▶ _Supplied material_
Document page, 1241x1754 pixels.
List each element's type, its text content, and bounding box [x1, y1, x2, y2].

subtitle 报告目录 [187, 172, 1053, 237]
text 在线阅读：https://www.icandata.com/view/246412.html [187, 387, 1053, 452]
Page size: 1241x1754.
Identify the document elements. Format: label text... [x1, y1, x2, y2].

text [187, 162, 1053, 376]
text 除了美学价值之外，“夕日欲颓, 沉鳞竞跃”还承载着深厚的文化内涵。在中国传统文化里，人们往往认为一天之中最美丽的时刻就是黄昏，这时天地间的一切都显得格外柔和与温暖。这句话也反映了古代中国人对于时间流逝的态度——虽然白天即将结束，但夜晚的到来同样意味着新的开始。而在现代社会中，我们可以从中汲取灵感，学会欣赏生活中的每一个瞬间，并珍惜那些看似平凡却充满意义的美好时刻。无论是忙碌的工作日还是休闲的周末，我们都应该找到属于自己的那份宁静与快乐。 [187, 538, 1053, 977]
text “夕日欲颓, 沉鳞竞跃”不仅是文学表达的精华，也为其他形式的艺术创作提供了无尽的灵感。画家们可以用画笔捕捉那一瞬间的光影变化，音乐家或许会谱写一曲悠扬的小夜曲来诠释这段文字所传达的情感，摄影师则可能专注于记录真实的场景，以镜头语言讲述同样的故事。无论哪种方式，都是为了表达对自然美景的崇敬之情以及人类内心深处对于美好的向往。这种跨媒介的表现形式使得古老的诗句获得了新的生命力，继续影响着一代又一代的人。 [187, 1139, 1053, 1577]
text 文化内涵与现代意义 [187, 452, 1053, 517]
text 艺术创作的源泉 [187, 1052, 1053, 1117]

▶ _What you have to do_
Print the material above once more, exactly.

▶ _Solution_
Document page, 1241x1754 pixels.
List each element's type, its text content, and bounding box [x1, y1, x2, y2].

subtitle 报告目录 [187, 172, 1053, 237]
text 在线阅读：https://www.icandata.com/view/246412.html [187, 387, 1053, 452]
Page size: 1241x1754.
Identify the document elements. Format: label text... [x1, y1, x2, y2].

text [187, 162, 1053, 376]
text 除了美学价值之外，“夕日欲颓, 沉鳞竞跃”还承载着深厚的文化内涵。在中国传统文化里，人们往往认为一天之中最美丽的时刻就是黄昏，这时天地间的一切都显得格外柔和与温暖。这句话也反映了古代中国人对于时间流逝的态度——虽然白天即将结束，但夜晚的到来同样意味着新的开始。而在现代社会中，我们可以从中汲取灵感，学会欣赏生活中的每一个瞬间，并珍惜那些看似平凡却充满意义的美好时刻。无论是忙碌的工作日还是休闲的周末，我们都应该找到属于自己的那份宁静与快乐。 [187, 538, 1053, 977]
text “夕日欲颓, 沉鳞竞跃”不仅是文学表达的精华，也为其他形式的艺术创作提供了无尽的灵感。画家们可以用画笔捕捉那一瞬间的光影变化，音乐家或许会谱写一曲悠扬的小夜曲来诠释这段文字所传达的情感，摄影师则可能专注于记录真实的场景，以镜头语言讲述同样的故事。无论哪种方式，都是为了表达对自然美景的崇敬之情以及人类内心深处对于美好的向往。这种跨媒介的表现形式使得古老的诗句获得了新的生命力，继续影响着一代又一代的人。 [187, 1139, 1053, 1577]
text 文化内涵与现代意义 [187, 452, 1053, 517]
text 艺术创作的源泉 [187, 1052, 1053, 1117]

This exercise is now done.